Let me explain why UKIP MEPs (and their allies in other member states) may well determine the future of EU Internet regulation and what is at stake if they do.
I have attended a number of recent meetings on the EU Cyber Security strategy. There is almost unanimous agreement with the objectives and almost unanimous condemnation of the means. For example, we need to make it much easier to report attacks, whether or not they are successful, in formats which enable rapid collation and response, as well as intelligence. The reporting of breaches, which may not be actually known until long after the event, is of historic interest only and diverts effort. Mandatory public reporting, as opposed to personally warning those known to be at risk via channels they can trust, is worse than useless. It is not merely a job creation programme for lawyers and compliance officers. It actively gets in the way of good practice in tackling threats as they emerge. More-over it penalises well run organisations which know what has happened, while protecting those which are unaware that their customer and personel files are in use by fraudsters.
The timing of the consultation is also very important. This Directive is unlikely to be scrutinised by the current crop of MEPs. We are moving into a period of interregnum when Commission initiatives will gather momentum while the politicians are away. There is nothing quite so dangerous as ignorance in motion and this Directive will be up to speed when the new crop of MEPs arrives, to be manipulated at will: save that half the new crop from the UK are likely to be members of UKIP or will have have done deals with them. Many other member states will have elected members of similar “a plague on all your houses” parties. In looking to educate those MEPs who will scrutinise this Directive we need to intercept the selection processes of the parties to educate the candidates, including those of UKIP. This may also be the type of cause which will appeal to those UKIP members who wish to do something useful while they are in Brussells or Strasbourg.

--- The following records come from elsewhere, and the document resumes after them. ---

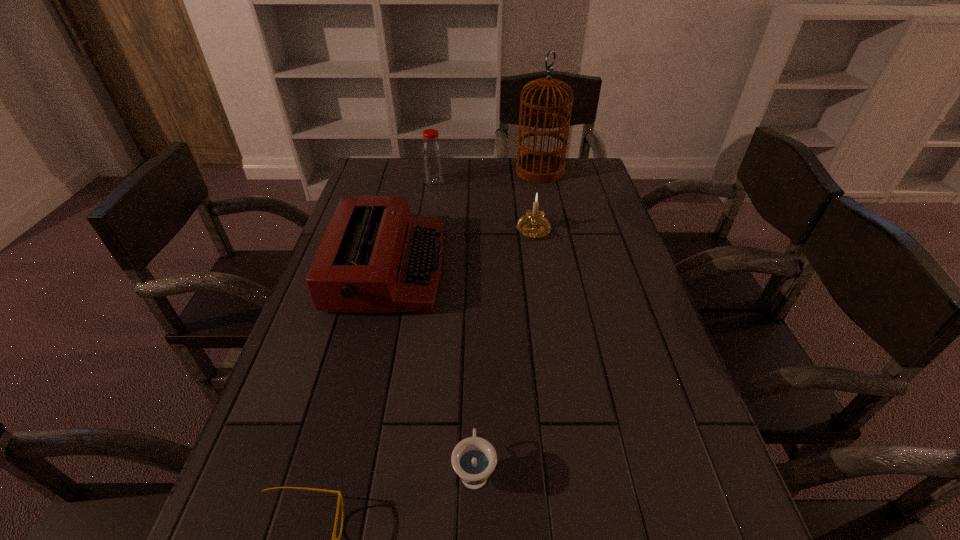
The height and width of the screenshot is (540, 960). Identify the location of blank space located 0.080m on the side of the fifth tallest object with the handle. (475, 406).

Identify the location of free space located on the side of the fifth tallest object with the handle. This screenshot has width=960, height=540. [476, 306].

The width and height of the screenshot is (960, 540). I want to click on vacant space located on the side of the fifth tallest object with the handle, so click(475, 376).

This screenshot has height=540, width=960. Find the location of `birdcage present at the far edge`. birdcage present at the far edge is located at coordinates (534, 166).

At what (x,y) coordinates should I click in order to perform the action: click on bottle that is at the far edge. Please return your answer as a coordinate pair (x, y). This screenshot has width=960, height=540. Looking at the image, I should click on (432, 159).

The image size is (960, 540). I want to click on object at the left edge, so click(x=376, y=256).

Image resolution: width=960 pixels, height=540 pixels. Find the location of `object situated at the right edge`. object situated at the right edge is located at coordinates (534, 166).

Find the location of a particular element. object located in the far right corner section of the desktop is located at coordinates (534, 166).

Where is `vacant region at the far edge`? Image resolution: width=960 pixels, height=540 pixels. vacant region at the far edge is located at coordinates (454, 164).

The height and width of the screenshot is (540, 960). What are the coordinates of `vacant space at the left edge of the desktop` in the screenshot? It's located at (328, 327).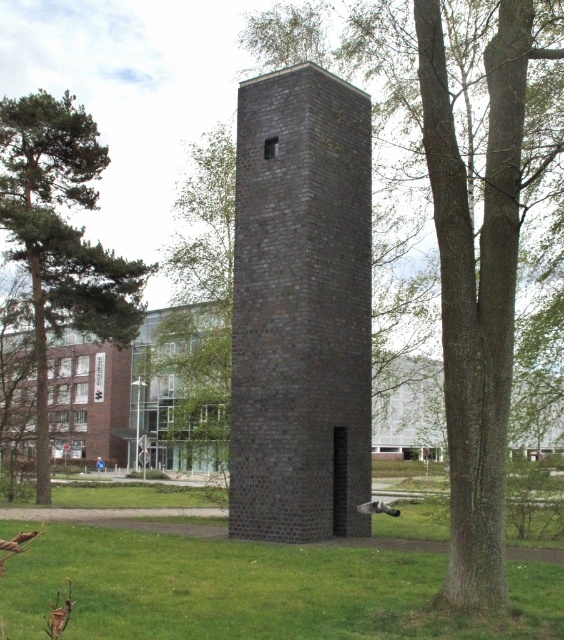
You are standing in a park and see the dark gray brick tower at center and the green grass at center. Which object is positioned more to the right from your viewpoint?

The dark gray brick tower at center is positioned more to the right than the green grass at center.

You are standing in the park and want to locate the dark gray brick tower at center. According to the map, your current position is at point 0.483, 0.534. Is the tower directly in front of you?

Yes, the dark gray brick tower at center is located exactly at your current position at point [301,308], so it is directly in front of you.

You are standing at the base of the tall brick structure and looking around. There is a point marked at coordinates (253, 589). What is located at this point?

The point at coordinates (253, 589) indicates green grass at center.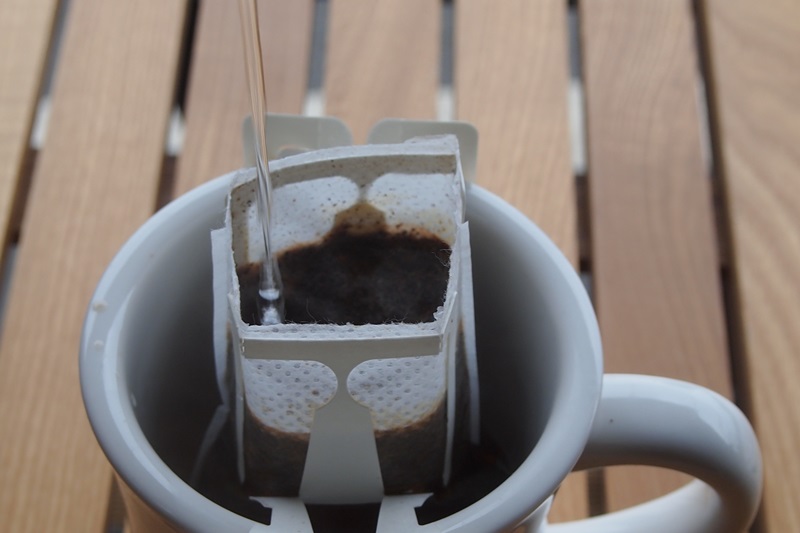
The height and width of the screenshot is (533, 800). Find the location of `clear utensil`. clear utensil is located at coordinates (249, 24), (249, 99), (265, 154), (266, 238).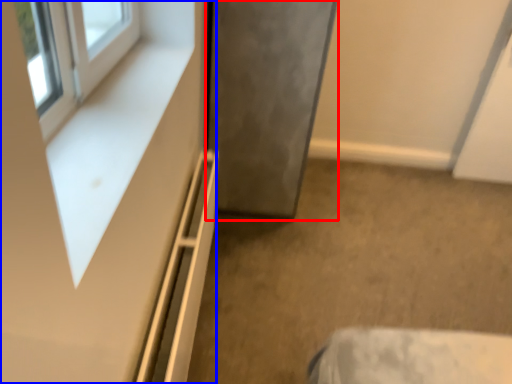
Question: Which of the following is the farthest to the observer, door (highlighted by a red box) or dresser (highlighted by a blue box)?

Choices:
 (A) door
 (B) dresser

Answer: (A)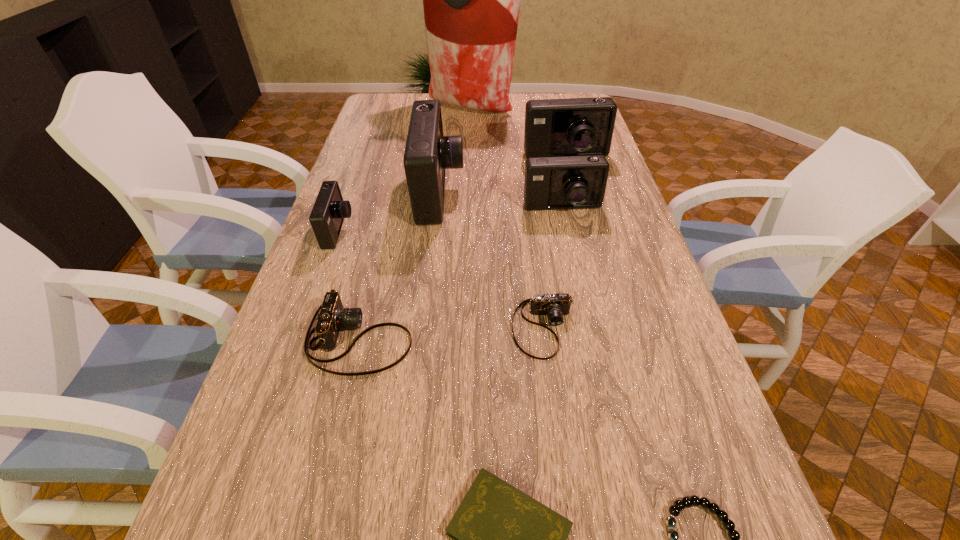
Where is `vacant area situated 0.240m on the front-facing side of the shortest camera`? The image size is (960, 540). vacant area situated 0.240m on the front-facing side of the shortest camera is located at coordinates pyautogui.click(x=563, y=472).

This screenshot has height=540, width=960. I want to click on object located at the far edge, so click(471, 0).

Locate an element on the screen. The height and width of the screenshot is (540, 960). vacant area at the left edge of the desktop is located at coordinates (358, 211).

Where is `free location at the right edge of the desktop`? The image size is (960, 540). free location at the right edge of the desktop is located at coordinates (602, 220).

The width and height of the screenshot is (960, 540). Identify the location of vacant space at the far left corner of the desktop. (393, 118).

Identify the location of vacant space that is in between the bigger brown camera and the smallest blue camera. (349, 285).

What are the coordinates of `blank region between the fifth tallest object and the seventh tallest object` in the screenshot? It's located at (441, 279).

You are a GUI agent. You are given a task and a screenshot of the screen. Output one action in this format:
    pyautogui.click(x=<x>, y=<y>)
    Task: Click on the unoccupied area between the right brown camera and the second biggest blue camera
    
    Given the screenshot: What is the action you would take?
    pyautogui.click(x=555, y=243)

Where is `free space between the fourth shortest object and the third shortest object`? This screenshot has height=540, width=960. free space between the fourth shortest object and the third shortest object is located at coordinates (451, 333).

Identify the location of vacant area that lies between the seventh shortest object and the fifth tallest camera. The height and width of the screenshot is (540, 960). (463, 249).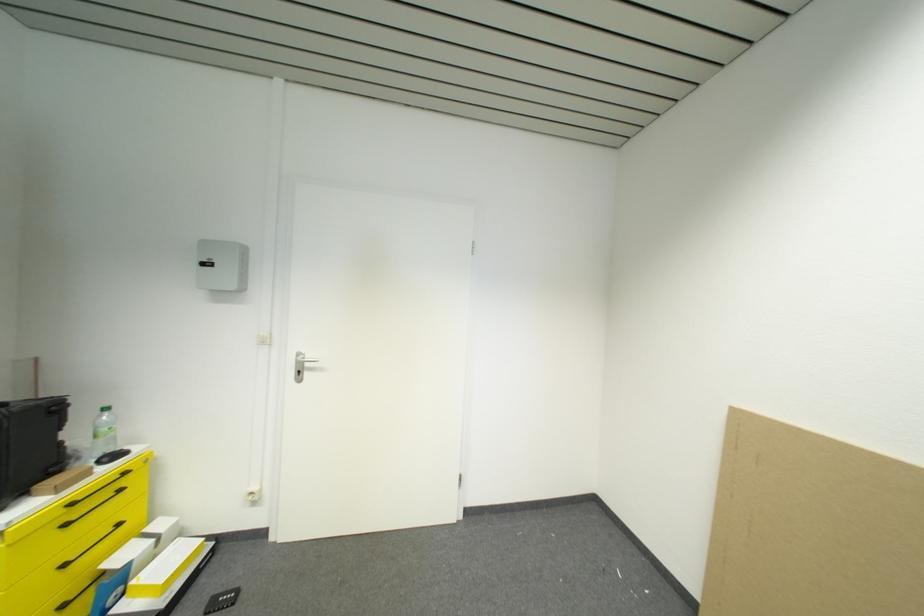
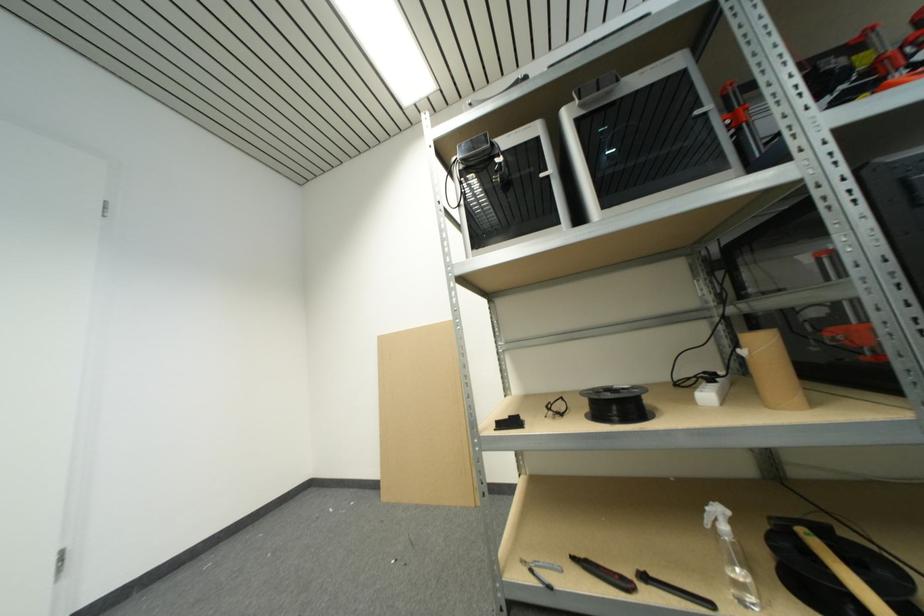
Question: The camera is either moving clockwise (left) or counter-clockwise (right) around the object. The first image is from the beginning of the video and the second image is from the end. Is the camera moving left or right when shooting the video?

Choices:
 (A) Left
 (B) Right

Answer: (A)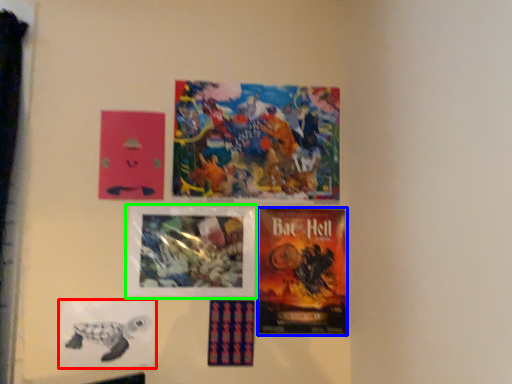
Question: Which object is positioned closest to poster (highlighted by a red box)? Select from poster (highlighted by a blue box) and poster (highlighted by a green box).

Choices:
 (A) poster
 (B) poster

Answer: (B)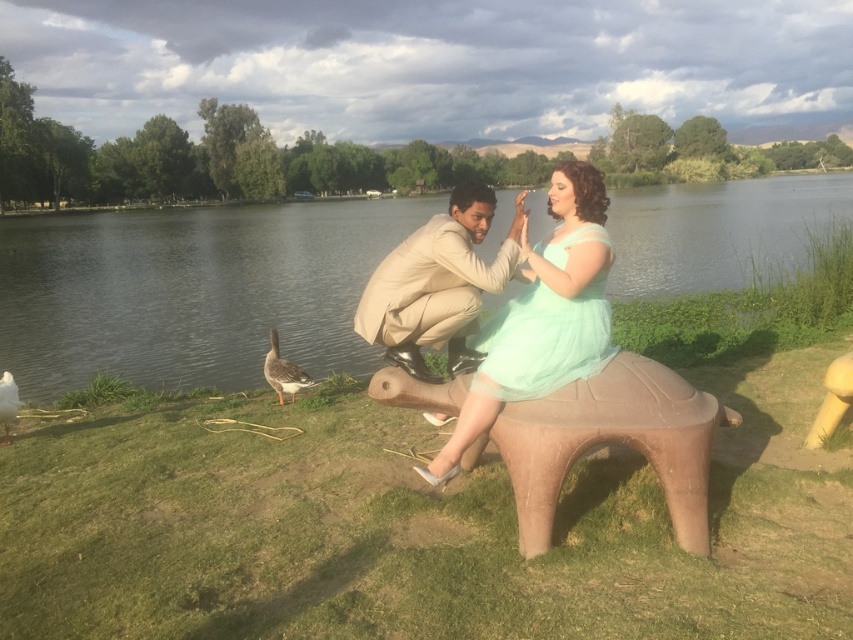
You are a photographer trying to capture the mint green tulle dress at center and the beige fabric suit at center in a portrait. Based on their positions, which one should you focus on first to ensure both are in frame?

The mint green tulle dress at center is below the beige fabric suit at center, so you should focus on the beige fabric suit at center first to ensure both are in frame.

You are standing at the edge of the lake and want to locate the smooth brown water at center. According to the coordinates provided, in which direction should you look?

You should look towards the point at coordinates 0.456 on the x axis and 0.225 on the y axis to locate the smooth brown water at center.

You are a photographer standing at the edge of the lake. You want to take a photo that includes both the matte brown bench at center and the brown feathered goose at lower left. Which object should you adjust your camera angle to focus on first to ensure both are in frame?

You should focus on the matte brown bench at center first because it is closer to the viewer than the brown feathered goose at lower left, so adjusting the angle to include it will naturally bring the goose into the frame as well.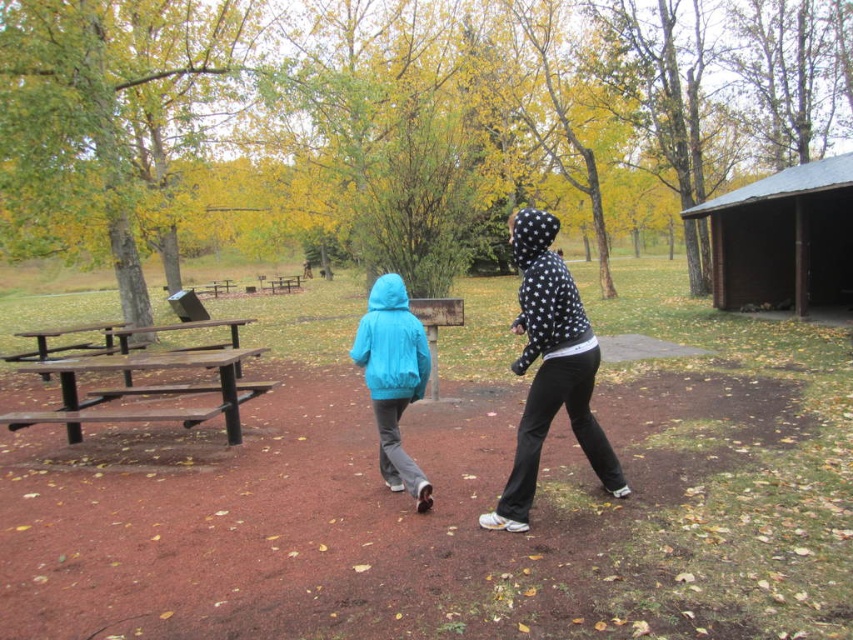
Question: Does polka dot hoodie at center appear on the left side of matte blue jacket at center?

Choices:
 (A) yes
 (B) no

Answer: (B)

Question: Does polka dot hoodie at center have a smaller size compared to matte blue jacket at center?

Choices:
 (A) yes
 (B) no

Answer: (B)

Question: Can you confirm if brown wooden shed at right is positioned above matte blue jacket at center?

Choices:
 (A) yes
 (B) no

Answer: (A)

Question: Considering the real-world distances, which object is closest to the brown wooden shed at right?

Choices:
 (A) polka dot hoodie at center
 (B) brown wooden picnic table at left

Answer: (A)

Question: Which object is closer to the camera taking this photo?

Choices:
 (A) matte blue jacket at center
 (B) polka dot hoodie at center

Answer: (B)

Question: Which object appears closest to the camera in this image?

Choices:
 (A) brown wooden shed at right
 (B) brown wooden picnic table at left
 (C) polka dot hoodie at center
 (D) matte blue jacket at center

Answer: (C)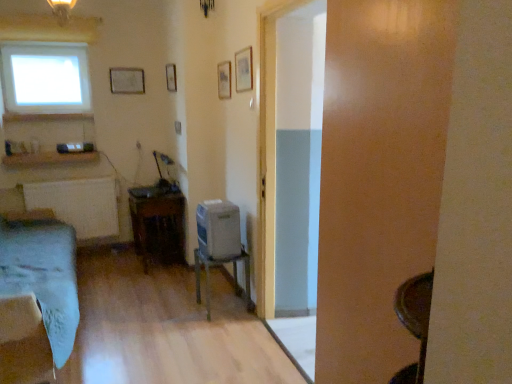
Question: Which is correct: white matte radiator at left is inside satin silver desktop at center, or outside of it?

Choices:
 (A) inside
 (B) outside

Answer: (B)

Question: From the image's perspective, is white matte radiator at left above or below satin silver desktop at center?

Choices:
 (A) below
 (B) above

Answer: (B)

Question: Which object is the closest to the wooden picture frame at upper center, which is the 4th picture frame from left to right?

Choices:
 (A) light blue fabric bed at left
 (B) matte white picture frame at upper center, the first picture frame when ordered from left to right
 (C) transparent glass window at upper left
 (D) satin silver desktop at center
 (E) transparent glass door at center

Answer: (E)

Question: Which is farther from the wooden picture frame at upper center, which ranks as the second picture frame in left-to-right order?

Choices:
 (A) matte white picture frame at upper center, positioned as the first picture frame in back-to-front order
 (B) satin silver desktop at center
 (C) transparent glass window at upper left
 (D) white matte radiator at left
 (E) light blue fabric bed at left

Answer: (E)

In educating them we will, hopefully, also educate the Commission officals as to the changes they need to make for the European Union to survive the pressures for “democratisation not bureaucratisation”. This directive could be the touchstone because the vast majority of Internet users appear to agree that something must be done to improve on-line security. Unfortunately this is not the “something” that should be done. In the meantime make sure you respond to the BIS call for evidence so that, with luck, we can get the Directive re-written before the start of the inter-regnum.
You do not have much time. The Call will close on 21st June. Evidence can be submitted anonymously but the more public you are and the more channels you use, including direct to the Commission and via allies and partners in other member states, the louder your voice will be heard.
Also make sure to join and use the Digital Policy Alliance working groups to help the follow through, including that on the Digital Single Market which Malcolm Harbour MEP chairs and those on the Data Protection and Electonic ID Regulations. If they did not already exist this would be the cause to invent them. Lord Erroll is in the process of restructuring the Alliance to handle the issues of the future. This is one of them and I anticipate a coming together of the above groups to try to bring about a similar coming together of the EU initiatives. But first we have to kill off the Commission plans to fight the electronic equivalent of the Boer War.